Man claims seal bashing was 'legal hunting'
A Blenheim man has admitted bashing to death New Zealand fur seals on the Kaikoura coast but says he was hunting them legally.
Jemaal Peter Roy Large, 38, of Wairau Valley, pleaded not guilty to three charges of wilfully ill-treating animals causing their death, on the first day of his judge alone trial at the Nelson District Court today.
The Crown contends that Large and an associate entered the Ohau Point colony, a breeding ground for seals and a popular tourist attraction on the Kaikoura coast, the night of November 26, 2010. Together they used a galvanised steel pipe to club 13 female breeders, 2 bulls, and eight seal pups.
Crown lawyer Jackson Webber said the pair planned the killing while they were working as builders in North Canterbury.

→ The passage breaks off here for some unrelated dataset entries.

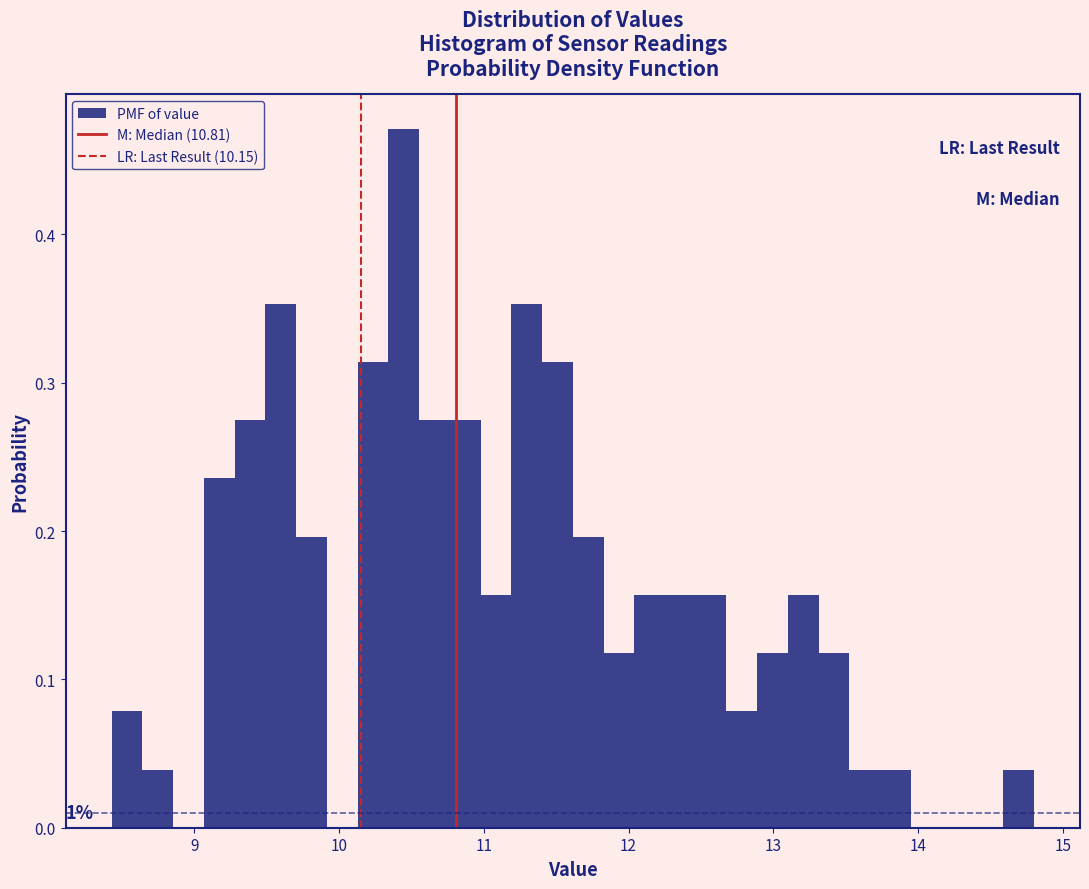

Around what value on the x-axis is the tallest bar? Give the approximate position of its centre, as read against the axis.

10.4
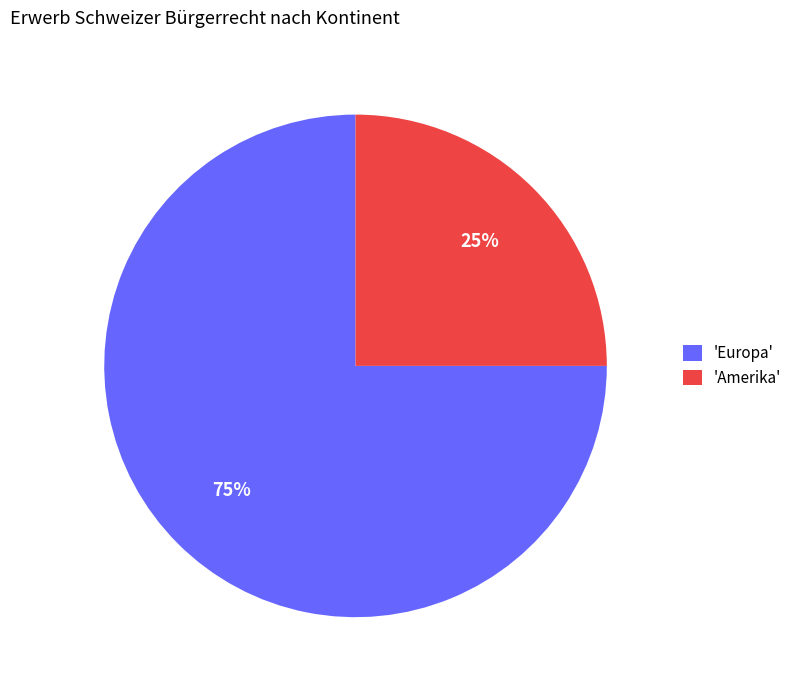

Which category has the smallest portion of the pie?

'Amerika'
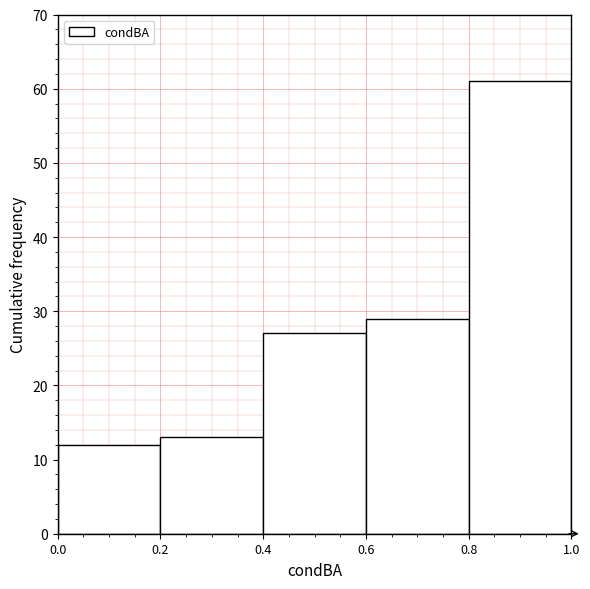

Reading left to right, transcribe this chart: for each bar, give the range it covers on the x-axis and its height. The values are not printed on the chart, so give them approximately, as read against the axis.

0.0 to 0.2: 12
0.2 to 0.4: 13
0.4 to 0.6: 27
0.6 to 0.8: 29
0.8 to 1.0: 61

He said there had been a significant investigation into who was responsible for the killings, after the dead seals were discovered on December 1, 2010.
Department of Conservation ranger and marine mammal manager Michael Morrisey told the court he performed autopsies on 12 of the dead seals, and closely examined the other 11. It was clear their skulls had been "pulverised" by blunt force trauma.
Large had initially denied killing the seals when interviewed by police in June 2011, but admitted his involvement after being played a recording of his associate's interview, the court heard.
Large told police they "whacked" the seals in the head, and said "it was a bit like killing possums or rabbits", Mr Webber said.
Defence lawyer David Clark said his client admitted clubbing the seals to death, but had hunted and killed them legally.
In August last year in the Blenheim District Court Judge Tony Zohrab turned down an appeal by Large to have his charges quashed on grounds that he was entitled to hunt the seals.
Large then appealed to the High Court for a judicial review of that decision, again requesting that the charges were dismissed.
Justice Joseph Williams dismissed the application, saying a District Court judge would have to hear the Crown's evidence and the defence case, to determine if Large was hunting legally.
In his decision, he said it was not clear if Large's actions could be considered a dangerous pursuit "requiring skills ordinarily associated with hunting", as defined in a section of the Animal Welfare Act 1999 that allows for the hunting of wild animals.
Mr Clark said the legal definition of hunting could not be limited to "skilled operators in danger". He asked Judge Peter Hobbs what danger a rabbit posed to a rifleman.
He also said the Crown needed to prove the seals were ill-treated, which was not evidenced by their death alone. There needed to be proof that the seals suffered "unreasonable" pain.
Mr Webber said Large's actions could not be considered hunting because the seals were docile and relativelty immobile during the November breeding season, and there was no skill required to bash them to death.
The Crown was calling witnesses today, including Department of Conservation experts, and police officers. The trial is set to continue for the rest of this week.
It had been scheduled to start in Marlborough, but was shifted to Nelson after the Blenheim Courthouse was closed following the Seddon earthquakes.
Large's associate, Jason Trevor Godsiff, of Renwick, admitted clubbing the seals at an earlier trial and was sentenced to two years in prison, although that was reduced to eight months' home detention by Justice Jillian Mallon on appeal.